Soil carbon sinks resulting from sequestration activities are not permanent and will continue only for as long as appropriate management practices are maintained. If a land management or land-use change is reversed, the carbon accumulated will be lost, usually more rapidly than it was accumulated (Smith et al., 1996). For the greatest potential of soil carbon sequestration to be realized, new carbon sinks, once established, need to be preserved in perpetuity. Within the Kyoto Protocol, mechanisms have been suggested to provide disincentives for sink reversal, i.e. when land is entered into the Kyoto process it has to continue to be accounted for and any sink reversal will result in a loss of carbon credits.
Soil carbon sinks increase most rapidly soon after a carbon-enhancing land management change has been implemented, but soil carbon levels may decrease initially if there is significant disturbance (e.g. when land is afforested). Sink strength (i.e. the rate at which carbon is removed from the atmosphere) in soil becomes lesser with time as the soil carbon stock approaches a new equilibrium. At equilibrium, the sink is saturated: the carbon stock may have increased, but the sink strength has decreased to zero.

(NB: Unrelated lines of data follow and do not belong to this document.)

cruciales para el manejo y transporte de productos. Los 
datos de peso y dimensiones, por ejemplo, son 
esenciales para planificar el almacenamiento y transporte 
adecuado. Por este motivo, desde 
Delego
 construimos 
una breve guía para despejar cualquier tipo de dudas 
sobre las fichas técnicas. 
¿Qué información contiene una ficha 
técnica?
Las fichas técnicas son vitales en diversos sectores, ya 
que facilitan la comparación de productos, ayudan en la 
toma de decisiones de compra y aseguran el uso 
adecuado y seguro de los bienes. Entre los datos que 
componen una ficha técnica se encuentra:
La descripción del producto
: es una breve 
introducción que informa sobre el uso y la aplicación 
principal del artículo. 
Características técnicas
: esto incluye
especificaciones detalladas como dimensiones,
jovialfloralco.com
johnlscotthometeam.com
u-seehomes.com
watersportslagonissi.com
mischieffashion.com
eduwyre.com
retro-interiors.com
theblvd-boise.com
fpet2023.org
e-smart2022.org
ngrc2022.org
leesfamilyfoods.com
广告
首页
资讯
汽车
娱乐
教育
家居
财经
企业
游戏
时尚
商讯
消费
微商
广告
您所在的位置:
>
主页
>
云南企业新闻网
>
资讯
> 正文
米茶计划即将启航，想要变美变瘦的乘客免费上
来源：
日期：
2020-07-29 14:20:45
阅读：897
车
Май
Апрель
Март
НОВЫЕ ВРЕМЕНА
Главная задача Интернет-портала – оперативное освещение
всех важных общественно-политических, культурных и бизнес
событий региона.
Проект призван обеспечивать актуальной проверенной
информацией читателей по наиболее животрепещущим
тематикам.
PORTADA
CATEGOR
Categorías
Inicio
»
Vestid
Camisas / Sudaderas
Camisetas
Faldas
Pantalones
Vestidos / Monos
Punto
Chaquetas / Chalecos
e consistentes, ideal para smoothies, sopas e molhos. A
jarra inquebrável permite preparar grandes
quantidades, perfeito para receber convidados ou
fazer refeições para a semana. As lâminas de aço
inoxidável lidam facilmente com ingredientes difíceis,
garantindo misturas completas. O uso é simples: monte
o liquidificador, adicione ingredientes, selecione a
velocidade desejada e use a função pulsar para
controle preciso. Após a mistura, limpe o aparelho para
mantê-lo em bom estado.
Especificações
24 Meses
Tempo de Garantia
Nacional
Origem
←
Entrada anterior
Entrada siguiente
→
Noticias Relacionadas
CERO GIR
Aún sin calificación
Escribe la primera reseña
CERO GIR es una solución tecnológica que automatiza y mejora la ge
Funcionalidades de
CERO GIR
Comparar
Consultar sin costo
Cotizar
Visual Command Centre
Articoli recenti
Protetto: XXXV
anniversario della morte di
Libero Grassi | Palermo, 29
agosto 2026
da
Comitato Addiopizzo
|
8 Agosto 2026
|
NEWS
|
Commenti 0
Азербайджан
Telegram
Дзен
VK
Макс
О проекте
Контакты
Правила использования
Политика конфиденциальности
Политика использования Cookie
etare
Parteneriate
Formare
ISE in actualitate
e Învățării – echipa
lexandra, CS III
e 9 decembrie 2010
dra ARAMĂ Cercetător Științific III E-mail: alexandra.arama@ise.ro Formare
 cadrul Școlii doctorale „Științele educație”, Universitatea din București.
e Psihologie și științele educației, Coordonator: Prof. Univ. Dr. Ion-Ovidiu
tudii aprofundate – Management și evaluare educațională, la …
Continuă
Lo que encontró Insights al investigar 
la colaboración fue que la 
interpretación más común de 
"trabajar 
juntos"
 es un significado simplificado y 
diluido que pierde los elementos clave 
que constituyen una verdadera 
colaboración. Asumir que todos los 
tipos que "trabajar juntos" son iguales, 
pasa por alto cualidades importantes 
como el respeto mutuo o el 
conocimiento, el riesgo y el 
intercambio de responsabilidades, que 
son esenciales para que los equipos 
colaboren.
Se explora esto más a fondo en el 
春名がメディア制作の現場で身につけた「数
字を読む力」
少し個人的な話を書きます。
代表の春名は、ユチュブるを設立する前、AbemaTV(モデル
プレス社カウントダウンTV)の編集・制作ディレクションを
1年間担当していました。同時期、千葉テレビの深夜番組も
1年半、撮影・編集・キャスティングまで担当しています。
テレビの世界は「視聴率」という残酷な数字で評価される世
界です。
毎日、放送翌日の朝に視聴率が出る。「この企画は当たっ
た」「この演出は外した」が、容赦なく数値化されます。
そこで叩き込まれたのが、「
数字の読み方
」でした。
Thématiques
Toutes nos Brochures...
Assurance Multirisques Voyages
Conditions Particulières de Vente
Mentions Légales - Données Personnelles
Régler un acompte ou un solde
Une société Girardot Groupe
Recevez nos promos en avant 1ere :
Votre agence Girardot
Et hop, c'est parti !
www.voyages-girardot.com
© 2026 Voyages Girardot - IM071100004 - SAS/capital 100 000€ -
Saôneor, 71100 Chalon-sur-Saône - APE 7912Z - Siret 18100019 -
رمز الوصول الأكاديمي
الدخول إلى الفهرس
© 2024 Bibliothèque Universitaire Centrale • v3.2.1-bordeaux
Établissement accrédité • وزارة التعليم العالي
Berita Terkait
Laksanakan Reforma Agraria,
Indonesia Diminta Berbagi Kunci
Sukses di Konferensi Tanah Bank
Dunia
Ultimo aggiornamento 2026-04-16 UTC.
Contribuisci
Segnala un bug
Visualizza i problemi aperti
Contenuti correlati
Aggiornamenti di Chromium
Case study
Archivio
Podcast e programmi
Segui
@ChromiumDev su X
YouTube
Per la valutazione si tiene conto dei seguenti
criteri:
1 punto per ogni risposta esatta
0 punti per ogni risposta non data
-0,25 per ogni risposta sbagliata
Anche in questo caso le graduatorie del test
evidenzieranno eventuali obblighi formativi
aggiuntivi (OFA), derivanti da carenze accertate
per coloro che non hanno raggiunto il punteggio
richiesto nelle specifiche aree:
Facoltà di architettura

The time taken for sink saturation (i.e. new equilibrium) to occur is highly variable. The period for soils in a temperate location to reach a new equilibrium after a land-use change is ~100 years (Jenkinson, 1988; Smith et al., 1996) but tropical soils may reach equilibrium faster. Soils in boreal regions may take centuries to approach a new equilibrium. As a compromise, good practice guidelines give 20 years for soil carbon to approach a new equilibrium (IPCC, 1997; Paustian et al., 1997).